▸ **SUPPLIED RECORDS**:
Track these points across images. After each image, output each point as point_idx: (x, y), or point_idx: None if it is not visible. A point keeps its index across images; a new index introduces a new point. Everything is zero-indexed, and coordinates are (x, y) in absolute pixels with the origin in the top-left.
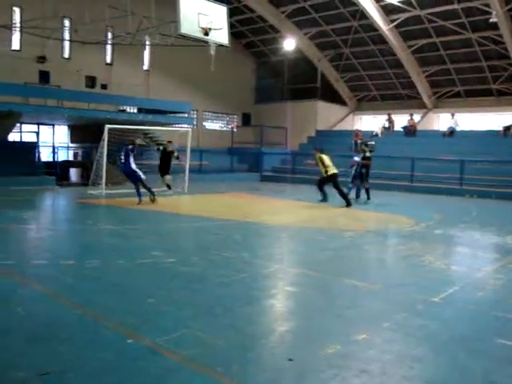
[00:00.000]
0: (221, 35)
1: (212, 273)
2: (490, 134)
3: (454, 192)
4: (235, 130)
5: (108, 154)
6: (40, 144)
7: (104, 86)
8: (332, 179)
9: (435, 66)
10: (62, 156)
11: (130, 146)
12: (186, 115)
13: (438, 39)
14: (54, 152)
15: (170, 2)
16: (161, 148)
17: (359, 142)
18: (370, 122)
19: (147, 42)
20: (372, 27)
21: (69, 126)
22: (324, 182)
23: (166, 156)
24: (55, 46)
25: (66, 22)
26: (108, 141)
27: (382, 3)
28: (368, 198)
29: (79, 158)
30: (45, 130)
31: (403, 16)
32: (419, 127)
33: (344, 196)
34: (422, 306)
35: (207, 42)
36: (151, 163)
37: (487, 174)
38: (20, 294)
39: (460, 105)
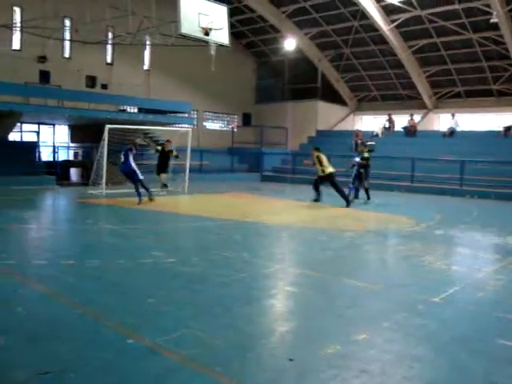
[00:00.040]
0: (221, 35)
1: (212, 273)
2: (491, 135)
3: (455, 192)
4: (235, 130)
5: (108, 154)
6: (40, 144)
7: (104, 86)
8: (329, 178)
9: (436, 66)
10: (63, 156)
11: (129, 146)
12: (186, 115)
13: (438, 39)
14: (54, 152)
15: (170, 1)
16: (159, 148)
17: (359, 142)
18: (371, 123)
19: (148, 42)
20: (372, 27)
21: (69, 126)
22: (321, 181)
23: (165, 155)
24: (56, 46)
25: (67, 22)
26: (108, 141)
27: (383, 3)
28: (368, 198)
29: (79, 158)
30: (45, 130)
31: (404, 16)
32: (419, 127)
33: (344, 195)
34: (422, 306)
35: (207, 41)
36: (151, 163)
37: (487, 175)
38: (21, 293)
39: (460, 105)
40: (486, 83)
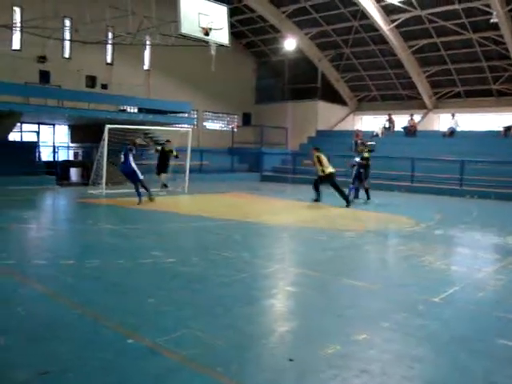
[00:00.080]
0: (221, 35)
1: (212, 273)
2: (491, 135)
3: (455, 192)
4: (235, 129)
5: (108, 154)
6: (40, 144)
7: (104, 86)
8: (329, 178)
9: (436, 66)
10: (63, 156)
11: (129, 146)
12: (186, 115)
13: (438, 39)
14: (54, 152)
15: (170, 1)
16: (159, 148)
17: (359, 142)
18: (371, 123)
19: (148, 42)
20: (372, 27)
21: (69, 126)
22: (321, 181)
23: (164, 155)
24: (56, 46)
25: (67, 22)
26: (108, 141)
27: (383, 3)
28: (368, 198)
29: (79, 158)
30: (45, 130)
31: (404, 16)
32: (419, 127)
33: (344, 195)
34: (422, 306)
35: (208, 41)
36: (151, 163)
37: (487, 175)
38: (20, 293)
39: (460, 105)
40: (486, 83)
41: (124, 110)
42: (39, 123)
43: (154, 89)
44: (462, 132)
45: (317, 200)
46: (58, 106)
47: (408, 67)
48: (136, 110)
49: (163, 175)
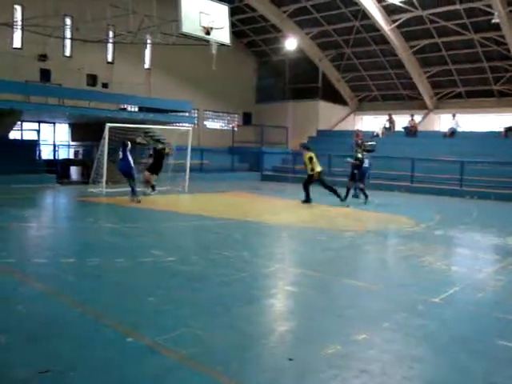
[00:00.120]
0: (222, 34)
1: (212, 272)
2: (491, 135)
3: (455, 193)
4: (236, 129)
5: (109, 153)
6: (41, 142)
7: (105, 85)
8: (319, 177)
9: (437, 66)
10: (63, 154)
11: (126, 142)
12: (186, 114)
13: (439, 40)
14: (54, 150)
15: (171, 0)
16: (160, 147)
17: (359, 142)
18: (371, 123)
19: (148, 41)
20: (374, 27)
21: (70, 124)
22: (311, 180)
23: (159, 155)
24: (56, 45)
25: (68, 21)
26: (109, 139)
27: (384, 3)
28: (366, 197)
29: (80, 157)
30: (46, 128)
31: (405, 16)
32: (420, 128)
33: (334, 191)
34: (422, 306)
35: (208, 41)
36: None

▸ **PROBLEM STATEMENT**:
Count the lines of the data that contain the word "None", and give only that number.

▸ **EXPECTED ANSWER**:
2